Production Guides

⭐️ Decoding OpenAI Evals

Learn how to use the eval framework to evaluate models & prompts to optimise LLM systems for the best outputs.

Conversation on Twitter

Outline

- What is an Eval?
- Why use Evals?
- Eval Templates
- Basic Eval Templates
- Match
- Includes
- Fuzzy Match
- Model Graded Templates
- Fact Check
- Closed Domain Q&A Check
- Naughty Strings
- More Examples
- Using the Evals Framework
- Creating the dataset
- Creating a custom eval
- Running the eval
- Going through Eval Logs
- Using custom completion functions
- Useful tips as you run your evals

There's been a lot of buzz around model evaluations since OpenAI open-sourced their eval framework and Anthropic released their datasets.

While the documentation for evals is superb from both, understanding it for production implementation is hard. My goal was to use these evals in my own LLM apps. So, we'll try to break down the concepts from the libraries and use them in real-life systems.

Ready? Let's focus on the openai/evals library to start with.

It contains 2 distinct parts:

A framework to evaluate an LLM or a system built on top of an LLM.
A registry of challenging evals.

We'll only focus on the framework in this blog.

👊🏼

The aim of this blog is to use the eval framework to evaluate models & prompts to optimise LLM systems for the best outputs.

The goal of the blog is not to learn how to submit an eval to OpenAI :)

What is an Eval?

An eval is a task used to measure the quality of output of an LLM or LLM system.

Given an input prompt, an output is generated. We evaluate this output with a set of ideal_answers and find the quality of the LLM system.

If we do this a bunch of times, we can find the accuracy.

Why use Evals?

While we use evals to measure the accuracy of any LLM system, there are 3 key ways they become extremely useful for any AI app in production.

As part of the CI/CD Pipeline
Given a dataset, we can make evals a part of our CI/CD pipeline to make sure we achieve the desired accuracy before we deploy. This is especially helpful if we've changed models or parameters by mistake or intentionally.

We could set the CI/CD block to fail in case the accuracy does not meet our standards on the provided dataset.
Finding blind sides of a model in real-time
In real-time, we could keep judging the output of models based on real-user input and find areas or use cases where the model may not be performing well.
To compare fine-tunes to foundational models
We can also use evals to find if the accuracy of the model improves as we fine-tune it with examples. However, it becomes important to separate out the test & train data so that we don't introduce a bias in our evaluations.

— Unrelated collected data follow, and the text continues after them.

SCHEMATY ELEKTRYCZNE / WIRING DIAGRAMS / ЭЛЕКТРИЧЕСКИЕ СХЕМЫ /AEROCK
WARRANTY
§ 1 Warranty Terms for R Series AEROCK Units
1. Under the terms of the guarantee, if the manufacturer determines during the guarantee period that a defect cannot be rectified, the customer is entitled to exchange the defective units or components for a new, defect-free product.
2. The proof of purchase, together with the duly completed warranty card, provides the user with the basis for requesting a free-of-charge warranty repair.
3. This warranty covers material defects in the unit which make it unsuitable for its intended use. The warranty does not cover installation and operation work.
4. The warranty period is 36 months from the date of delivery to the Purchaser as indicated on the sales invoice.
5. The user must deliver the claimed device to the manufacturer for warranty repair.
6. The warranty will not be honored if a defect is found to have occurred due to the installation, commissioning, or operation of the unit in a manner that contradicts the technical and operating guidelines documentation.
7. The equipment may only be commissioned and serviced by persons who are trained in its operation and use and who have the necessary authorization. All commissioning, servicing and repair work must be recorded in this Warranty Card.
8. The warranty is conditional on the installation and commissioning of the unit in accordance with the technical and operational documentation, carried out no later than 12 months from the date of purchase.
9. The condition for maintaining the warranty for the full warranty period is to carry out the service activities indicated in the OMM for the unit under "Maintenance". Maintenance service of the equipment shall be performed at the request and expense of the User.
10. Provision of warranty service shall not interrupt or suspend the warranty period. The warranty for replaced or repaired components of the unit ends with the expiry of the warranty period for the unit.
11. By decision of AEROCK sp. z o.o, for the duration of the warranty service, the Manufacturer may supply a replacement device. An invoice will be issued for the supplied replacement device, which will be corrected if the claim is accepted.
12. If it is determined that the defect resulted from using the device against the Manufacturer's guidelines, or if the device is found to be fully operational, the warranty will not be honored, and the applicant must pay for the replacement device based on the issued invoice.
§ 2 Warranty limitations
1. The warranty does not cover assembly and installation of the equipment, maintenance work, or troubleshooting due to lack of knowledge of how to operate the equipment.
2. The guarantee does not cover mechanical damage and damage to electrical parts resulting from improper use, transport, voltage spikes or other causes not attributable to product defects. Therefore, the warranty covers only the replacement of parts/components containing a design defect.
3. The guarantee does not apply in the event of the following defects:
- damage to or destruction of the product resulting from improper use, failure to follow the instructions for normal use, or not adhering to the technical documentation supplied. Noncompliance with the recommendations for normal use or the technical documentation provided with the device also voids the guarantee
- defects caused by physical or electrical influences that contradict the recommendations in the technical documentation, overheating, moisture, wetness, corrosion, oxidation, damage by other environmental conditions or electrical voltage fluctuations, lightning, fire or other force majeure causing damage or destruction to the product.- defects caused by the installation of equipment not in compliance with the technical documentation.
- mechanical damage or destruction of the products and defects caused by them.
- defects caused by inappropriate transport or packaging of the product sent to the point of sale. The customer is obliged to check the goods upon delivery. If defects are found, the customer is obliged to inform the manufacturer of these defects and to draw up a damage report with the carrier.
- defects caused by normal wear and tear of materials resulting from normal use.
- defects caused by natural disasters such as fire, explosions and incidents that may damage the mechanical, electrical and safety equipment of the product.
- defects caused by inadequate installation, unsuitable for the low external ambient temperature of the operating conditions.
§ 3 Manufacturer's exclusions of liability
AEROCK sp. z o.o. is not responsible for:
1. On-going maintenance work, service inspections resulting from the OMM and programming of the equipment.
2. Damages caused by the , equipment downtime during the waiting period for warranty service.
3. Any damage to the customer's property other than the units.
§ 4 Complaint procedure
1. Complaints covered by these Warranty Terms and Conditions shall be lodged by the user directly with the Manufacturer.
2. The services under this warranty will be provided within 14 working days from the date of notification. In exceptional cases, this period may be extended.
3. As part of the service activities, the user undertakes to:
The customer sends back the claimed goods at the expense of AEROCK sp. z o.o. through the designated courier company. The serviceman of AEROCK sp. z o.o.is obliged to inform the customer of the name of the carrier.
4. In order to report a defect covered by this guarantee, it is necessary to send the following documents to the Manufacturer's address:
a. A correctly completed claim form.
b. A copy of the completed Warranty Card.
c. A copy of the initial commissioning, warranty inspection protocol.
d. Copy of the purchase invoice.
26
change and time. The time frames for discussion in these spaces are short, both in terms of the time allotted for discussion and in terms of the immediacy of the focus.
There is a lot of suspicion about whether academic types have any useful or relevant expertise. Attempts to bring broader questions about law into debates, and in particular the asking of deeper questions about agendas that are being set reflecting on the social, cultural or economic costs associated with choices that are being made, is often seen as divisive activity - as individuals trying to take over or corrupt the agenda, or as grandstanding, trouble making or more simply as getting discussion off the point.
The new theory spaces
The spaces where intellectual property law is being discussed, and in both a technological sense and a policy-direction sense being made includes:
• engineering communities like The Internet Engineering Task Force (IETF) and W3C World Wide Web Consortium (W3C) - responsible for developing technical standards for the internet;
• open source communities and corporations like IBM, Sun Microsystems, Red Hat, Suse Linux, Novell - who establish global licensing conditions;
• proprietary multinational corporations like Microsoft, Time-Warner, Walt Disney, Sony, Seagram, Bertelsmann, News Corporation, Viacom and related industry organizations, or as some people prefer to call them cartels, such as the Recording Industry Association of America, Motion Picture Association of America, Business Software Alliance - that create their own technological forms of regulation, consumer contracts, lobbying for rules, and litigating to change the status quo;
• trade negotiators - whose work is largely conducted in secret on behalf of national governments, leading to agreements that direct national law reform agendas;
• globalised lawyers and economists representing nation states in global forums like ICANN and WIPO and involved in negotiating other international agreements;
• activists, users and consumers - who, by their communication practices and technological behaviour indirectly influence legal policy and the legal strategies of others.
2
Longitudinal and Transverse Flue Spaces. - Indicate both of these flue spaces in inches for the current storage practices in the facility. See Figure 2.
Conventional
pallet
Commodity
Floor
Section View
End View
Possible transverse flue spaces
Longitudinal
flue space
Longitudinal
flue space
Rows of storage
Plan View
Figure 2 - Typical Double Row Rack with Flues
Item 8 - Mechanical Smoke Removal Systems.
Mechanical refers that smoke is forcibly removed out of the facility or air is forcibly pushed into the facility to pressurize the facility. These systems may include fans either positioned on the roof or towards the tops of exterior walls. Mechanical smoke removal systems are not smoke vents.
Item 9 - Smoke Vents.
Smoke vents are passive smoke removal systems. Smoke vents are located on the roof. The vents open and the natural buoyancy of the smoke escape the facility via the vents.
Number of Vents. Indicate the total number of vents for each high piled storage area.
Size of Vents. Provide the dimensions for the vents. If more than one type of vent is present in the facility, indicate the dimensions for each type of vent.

Type of OpenAI Eval Templates

OpenAI has defined 2 types of eval templates that can be used out of the box:

Basic Eval Templates
These contain deterministic functions to compare the output to the ideal_answers
Model-Graded Templates
These contain functions where an LLM compares the output to the ideal_answers and attempts to judge the accuracy.

Let's look at the various functions for these 2 templates.

1. Basic Eval Templates

These are most helpful when the outputs we're evaluating have very little variation in content & structure.

For example:

When the output is boolean (true/false),
is one of many choices (options in a multiple-choice question),
or is very straightforward (a fact-based answer)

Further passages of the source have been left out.